Empresas ampliam sua produção

Esse aumento de consumo também impulsionou os investimentos de grandes companhias no país. A Nestlé acaba de inaugurar uma unidade industrial em Feira de Santana, a 110 km de Salvador. O empreendimento, que teve aporte aproximado de R$100 milhões, será destinado inicialmente à produção de massas tipo "lámen" e ao envasamento de achocolatados, cereais e café solúvel. O objetivo, segundo a empresa, é atender à crescente demanda de consumidores emergentes, como são chamados pela multinacional.

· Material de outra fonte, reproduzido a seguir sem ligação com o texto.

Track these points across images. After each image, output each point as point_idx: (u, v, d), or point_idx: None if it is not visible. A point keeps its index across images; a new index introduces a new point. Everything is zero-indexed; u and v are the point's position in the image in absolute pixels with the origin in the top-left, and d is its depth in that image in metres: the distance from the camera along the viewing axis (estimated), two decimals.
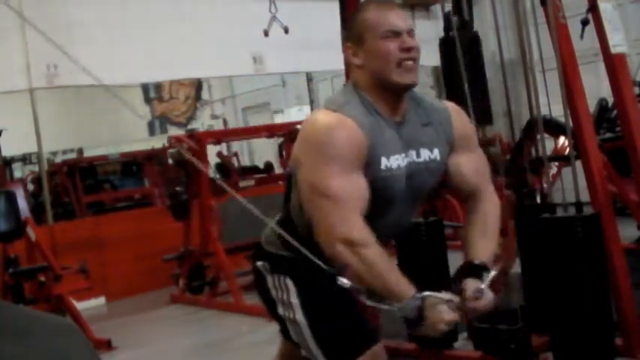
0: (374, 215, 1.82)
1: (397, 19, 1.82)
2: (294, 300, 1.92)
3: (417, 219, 3.48)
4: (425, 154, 1.89)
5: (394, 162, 1.82)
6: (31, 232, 4.96)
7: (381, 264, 1.73)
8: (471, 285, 1.85)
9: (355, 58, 1.86)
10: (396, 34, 1.80)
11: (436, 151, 1.91)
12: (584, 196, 2.95)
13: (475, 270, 1.88)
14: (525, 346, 3.01)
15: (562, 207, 2.98)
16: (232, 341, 4.49)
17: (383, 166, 1.80)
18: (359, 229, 1.73)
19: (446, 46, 3.35)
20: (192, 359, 4.40)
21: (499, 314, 3.10)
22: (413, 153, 1.87)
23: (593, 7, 3.11)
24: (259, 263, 2.02)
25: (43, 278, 4.82)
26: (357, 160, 1.76)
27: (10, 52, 5.33)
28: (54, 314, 0.96)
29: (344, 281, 1.72)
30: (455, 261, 3.51)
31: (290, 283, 1.93)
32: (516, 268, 3.32)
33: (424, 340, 3.47)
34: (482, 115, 3.26)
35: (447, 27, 3.38)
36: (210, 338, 4.68)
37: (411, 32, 1.83)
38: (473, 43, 3.36)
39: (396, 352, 3.60)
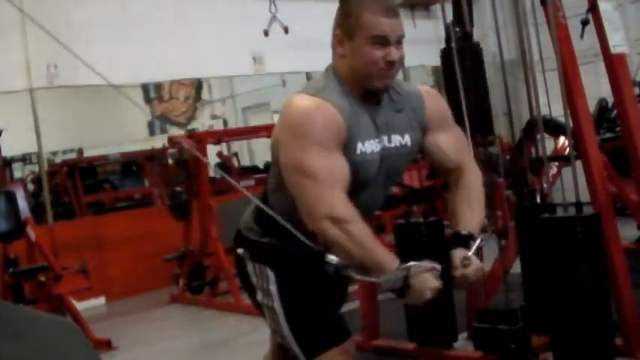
0: (350, 196, 1.87)
1: (390, 27, 1.84)
2: (272, 287, 1.98)
3: (417, 219, 3.49)
4: (396, 140, 1.94)
5: (368, 147, 1.87)
6: (31, 232, 4.96)
7: (367, 238, 1.77)
8: (458, 254, 1.91)
9: (340, 47, 1.88)
10: (386, 42, 1.83)
11: (407, 137, 1.96)
12: (584, 196, 2.94)
13: (462, 239, 1.95)
14: (525, 346, 3.01)
15: (562, 207, 2.98)
16: (232, 341, 4.49)
17: (358, 151, 1.85)
18: (343, 206, 1.77)
19: (447, 57, 3.35)
20: (192, 359, 4.40)
21: (499, 314, 3.10)
22: (385, 138, 1.92)
23: (593, 7, 3.11)
24: (240, 250, 2.07)
25: (43, 278, 4.82)
26: (335, 141, 1.80)
27: (10, 52, 5.33)
28: (54, 314, 0.96)
29: (331, 258, 1.76)
30: None
31: (269, 271, 1.99)
32: (516, 268, 3.32)
33: (423, 337, 3.47)
34: (483, 126, 3.26)
35: (448, 37, 3.37)
36: (210, 338, 4.68)
37: (400, 41, 1.87)
38: (474, 55, 3.35)
39: (396, 352, 3.61)
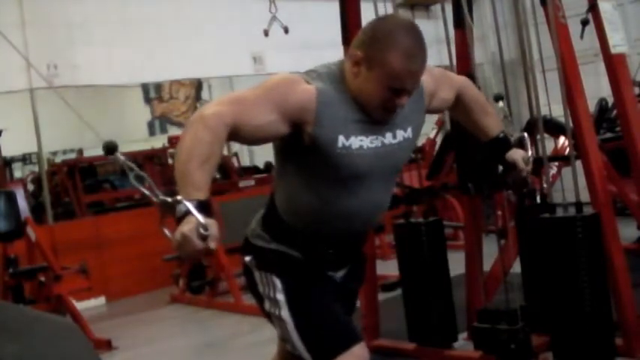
0: (347, 192, 1.88)
1: (412, 80, 1.81)
2: (280, 296, 1.94)
3: (417, 219, 3.49)
4: (400, 135, 1.93)
5: (355, 142, 1.83)
6: (31, 232, 4.96)
7: (199, 145, 1.66)
8: (517, 155, 2.21)
9: (355, 67, 1.82)
10: (401, 93, 1.81)
11: (409, 129, 1.96)
12: (584, 196, 2.94)
13: (505, 142, 2.22)
14: (525, 346, 3.01)
15: (562, 207, 2.97)
16: (232, 341, 4.49)
17: (339, 144, 1.81)
18: (216, 113, 1.70)
19: None
20: (192, 359, 4.40)
21: (499, 314, 3.10)
22: (389, 135, 1.90)
23: (593, 7, 3.11)
24: (247, 258, 2.04)
25: (43, 278, 4.82)
26: (282, 108, 1.77)
27: (10, 52, 5.33)
28: (54, 314, 0.96)
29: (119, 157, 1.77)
30: (455, 261, 3.53)
31: (276, 279, 1.95)
32: (516, 268, 3.32)
33: (423, 337, 3.47)
34: (488, 179, 3.24)
35: None
36: (210, 338, 4.68)
37: (414, 90, 1.85)
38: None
39: (396, 352, 3.60)
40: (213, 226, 1.62)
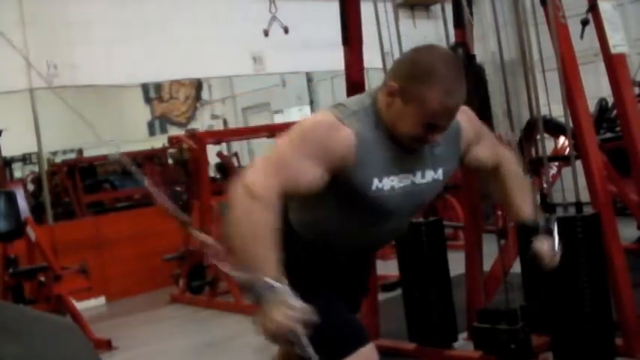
0: (370, 224, 1.88)
1: (448, 118, 1.76)
2: None
3: (417, 219, 3.49)
4: (429, 176, 1.89)
5: (387, 183, 1.81)
6: (31, 232, 4.96)
7: (263, 229, 1.62)
8: (543, 245, 2.08)
9: (390, 97, 1.77)
10: (435, 129, 1.76)
11: (440, 171, 1.91)
12: (584, 196, 2.94)
13: (533, 229, 2.10)
14: (525, 346, 3.01)
15: (562, 207, 2.98)
16: (232, 341, 4.49)
17: (374, 187, 1.79)
18: (266, 188, 1.64)
19: None
20: (192, 359, 4.40)
21: (499, 314, 3.10)
22: (418, 174, 1.87)
23: (593, 7, 3.11)
24: None
25: (43, 278, 4.82)
26: (326, 163, 1.72)
27: (10, 52, 5.33)
28: (54, 314, 0.96)
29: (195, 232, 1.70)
30: (455, 261, 3.53)
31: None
32: (516, 268, 3.32)
33: (423, 337, 3.47)
34: None
35: None
36: (210, 338, 4.68)
37: (447, 126, 1.80)
38: (478, 79, 3.29)
39: (396, 352, 3.60)
40: (303, 307, 1.60)
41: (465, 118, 1.96)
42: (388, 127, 1.78)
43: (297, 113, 10.04)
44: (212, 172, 7.73)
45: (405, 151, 1.82)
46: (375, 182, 1.79)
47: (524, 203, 2.13)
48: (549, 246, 2.08)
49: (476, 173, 2.16)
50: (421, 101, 1.71)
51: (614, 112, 4.89)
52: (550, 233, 2.10)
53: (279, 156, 1.73)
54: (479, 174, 2.21)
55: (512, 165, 2.14)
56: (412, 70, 1.74)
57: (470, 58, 3.26)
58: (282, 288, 1.60)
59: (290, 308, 1.58)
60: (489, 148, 2.07)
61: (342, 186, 1.78)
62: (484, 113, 3.21)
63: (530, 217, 2.13)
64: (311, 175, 1.71)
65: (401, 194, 1.85)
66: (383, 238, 1.98)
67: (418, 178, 1.87)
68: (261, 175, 1.67)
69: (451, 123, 1.80)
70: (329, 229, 1.92)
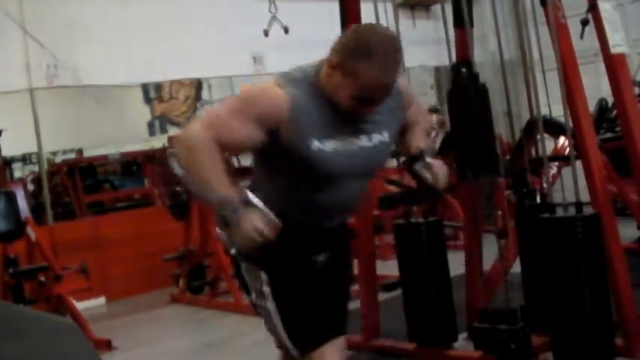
0: (321, 188, 1.96)
1: (382, 95, 1.89)
2: (265, 288, 2.02)
3: (417, 219, 3.49)
4: (376, 139, 2.00)
5: (328, 145, 1.90)
6: (31, 232, 4.96)
7: (209, 159, 1.82)
8: (418, 166, 2.11)
9: (331, 69, 1.88)
10: (370, 103, 1.89)
11: (386, 134, 2.02)
12: (584, 196, 2.94)
13: (415, 157, 2.14)
14: (525, 346, 3.01)
15: (562, 207, 2.98)
16: (232, 341, 4.49)
17: (313, 147, 1.89)
18: (203, 137, 1.82)
19: (453, 97, 3.30)
20: (192, 359, 4.40)
21: (499, 314, 3.10)
22: (364, 138, 1.97)
23: (593, 7, 3.11)
24: (233, 251, 2.09)
25: (43, 278, 4.82)
26: (256, 118, 1.85)
27: (10, 52, 5.34)
28: (54, 314, 0.96)
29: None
30: (455, 261, 3.53)
31: (261, 272, 2.02)
32: (516, 268, 3.32)
33: (423, 337, 3.47)
34: (487, 167, 3.21)
35: (455, 78, 3.27)
36: (210, 338, 4.68)
37: (383, 101, 1.92)
38: (481, 97, 3.23)
39: (396, 352, 3.60)
40: (266, 210, 1.84)
41: (405, 87, 2.11)
42: (329, 96, 1.90)
43: None
44: None
45: (348, 116, 1.92)
46: (315, 143, 1.89)
47: (415, 140, 2.19)
48: (424, 166, 2.13)
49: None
50: (358, 76, 1.82)
51: (614, 112, 4.90)
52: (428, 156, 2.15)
53: (212, 113, 1.93)
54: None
55: (422, 118, 2.28)
56: (352, 47, 1.85)
57: (474, 77, 3.21)
58: (248, 199, 1.83)
59: (259, 211, 1.83)
60: (415, 109, 2.21)
61: (286, 151, 1.90)
62: (487, 137, 3.19)
63: (417, 149, 2.17)
64: (245, 131, 1.86)
65: (347, 156, 1.94)
66: (346, 200, 2.05)
67: (364, 142, 1.97)
68: (197, 126, 1.86)
69: (387, 98, 1.91)
70: (293, 197, 2.00)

A companhia registrou crescimento acentuado no Nordeste em 2006, o dobro do restante do país, e espera, para 2007, aumentar ainda mais as vendas na região.

- Atender a esta população é ir além do preço, é entender suas necessidades de consumo - conclui Ivan Zurita, presidente da Nestlé.

Há seis anos a Johnson & Johnson empreende algumas ações para a população de baixa renda. A estratégia inclui o desenvolvimento de produtos especiais a preços acessíveis.

- Temos buscado iniciativas de marketing, como revisão de posicionamento de preço para alguns produtos e criação de novos itens. Foi assim que entramos no mercado de sabonete adulto em 2006, apostando no cheirinho Johnson"s e nos preços competitivos de R$0,69 para conquistar o consumidor - lembrou Maria Eduarda Kertesz, executiva da empresa.

Na Niely, segundo o gerente de marketing João Freitas, as classes mais baixas representam cerca de 55% do poder de compra dos produtos da empresa.

- É um desafio maravilhoso resgatar a auto-estima de grupos sociais menos favorecidos. Adequamos nossa distribuição em pontos de venda para obter bons resultados - disse Freitas.